Genome Assembly and Contigs

The assembly process begins with overlapping reads being combined to form contigs. Gaps between these contigs are filled using paired-end reads, which are instrumental in linking them together into scaffolds. Ultimately, the full genome assembly requires linking these scaffolds to their respective chromosomes.

Coverage and Sequencing Depth

Coverage:
This metric indicates how many reads cover a specific site in the genome. Average coverage across the entire genome is essential for assessing the quality of sequencing data.
Higher Coverage Implications:
Increased coverage reduces errors in sequencing and improves the accuracy of variant detection, leading to more reliable genomic interpretations.

Re-sequencing and Targeted Sequencing

Re-sequencing:
This process involves aligning reads to a reference genome to identify and call variants.
Exome Sequencing:
Focused on the protein-coding regions of the genome, exome sequencing is a cost-effective method of capturing the most functionally relevant portions of the genome.
Targeted Sequencing:
Techniques like Fluorescence In Situ Hybridization (FISH) allow researchers to isolate specific genes of interest, such as those related to cancers, facilitating in-depth analyses of these critical regions.

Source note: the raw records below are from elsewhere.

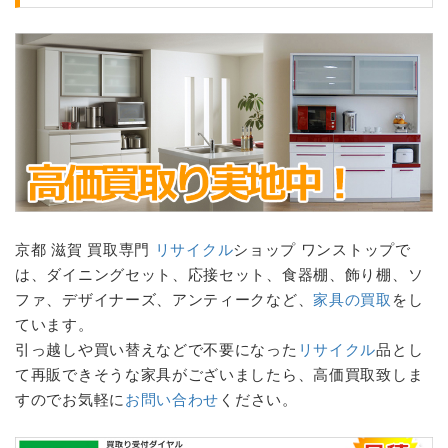
京都 滋賀 買取専門
リサイクル
ショップ ワンストップで
は、ダイニングセット、応接セット、
食器棚
、飾り棚、ソ
ファ、デザイナーズ、アンティークなど、
家具の買取
をし
ています。
引っ越しや買い替えなどで不要になった
リサイクル
品とし
て再販できそうな家具がございましたら、高価買取致しま
すのでお気軽に
お問い合わせ
ください。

RNA and Transcriptome Sequencing

RNA sequencing (RNA-seq) is employed to capture the array of expressed transcripts from a sample.

PolyA Selection:
This method is typically used to enrich for mRNA transcripts by selecting for the polyA tail common to eukaryotic mRNAs. Small RNAs, like microRNAs, necessitate alternative methods for sequencing due to their different characteristics.
Reverse Transcription:
This essential step involves converting RNA into complementary DNA (cDNA) in preparation for sequencing, allowing for analysis of gene expression patterns.

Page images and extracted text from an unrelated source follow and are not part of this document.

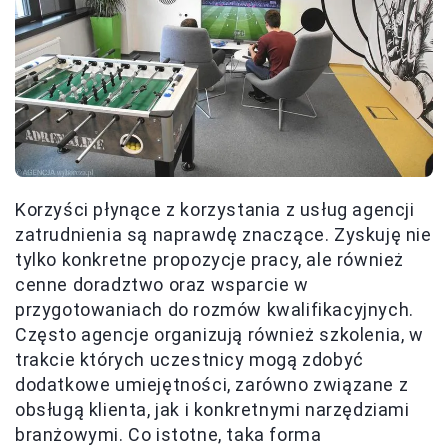
Korzyści płynące z korzystania z usług agencji
zatrudnienia są naprawdę znaczące. Zyskuję nie
tylko konkretne propozycje pracy, ale również
cenne doradztwo oraz wsparcie w
przygotowaniach do rozmów kwalifikacyjnych.
Często agencje organizują również szkolenia, w
trakcie których uczestnicy mogą zdobyć
dodatkowe umiejętności, zarówno związane z
obsługą klienta, jak i konkretnymi narzędziami
branżowymi. Co istotne, taka forma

ChIP-seq and Epigenetic Profiling

Chromatin Immunoprecipitation sequencing (ChIP-seq) is a method that investigates chromatin modifications and protein-DNA interactions throughout the genome.

Regulatory Regions:
The data gathered from ChIP-seq reveal critical regulatory regions, such as promoters and enhancers that influence gene expression.
Methylation Sequencing:
This technique specifically assesses DNA methylation patterns, which also play a substantial role in gene expression regulation and can affect cellular behavior and development.

Single-Cell Sequencing and Mutation Calling

Recent advancements in single-cell sequencing technologies allow for detailed mutation profiling at the cellular level, which is crucial for understanding tumor heterogeneity and the biology of various diseases.